Donna Pearson-McClish operates Common Ground Producers and Growers.
The operation is unique in that it delivers fresh produce to senior centers, senior high-rises and mixed multiple high rises with seniors and the disabled. The idea flourished after a coordinator for a senior facility told her that while a supplemental food assistance program provided vouchers to be used at farmers markets, seniors had neither transportation nor local farmers markets, leaving them in a virtual Catch 22. And with fewer and fewer grocery stores in an expanding urban area, many seniors were trapped in a food desert without access to healthy food.
Common Ground Producers and Growers delivers fresh produce to senior centers, senior high-rises and mixed multiple high rises.
By the end of 2014, the year the farm began delivering, they served 11 senior centers and residences. Since then, they’ve grown to 30+ and serve three counties, and the list of centers asking to be included keeps growing as well.
“The demand is greater, the quantity is greater,” McClish said. “Fortunately, we have a community of growers who work with us.”
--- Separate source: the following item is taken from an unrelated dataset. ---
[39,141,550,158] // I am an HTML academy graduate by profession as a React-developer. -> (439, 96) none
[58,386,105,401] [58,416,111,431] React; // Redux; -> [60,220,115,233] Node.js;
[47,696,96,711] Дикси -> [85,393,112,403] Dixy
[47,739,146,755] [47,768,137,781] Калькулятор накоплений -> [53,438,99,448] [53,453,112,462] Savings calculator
“Our motto is, all are fed and no one is hungry. We don’t turn anyone away. We take all forms of payment, but if they don’t have any money, they get fed anyway. We’ll even barter.”
The farm has about five acres under cultivation, with pumpkin, acorn and butternut squash, zucchini, collard greens, spinach and purple hull peas—a Southern specialty similar to black-eyed peas.
“What is happening just thrills my heart,” McClish said. “Everyone is benefitting on both ends. The growers are making extra income during the growing season, and the seniors are getting fresh produce at a reduced cost.”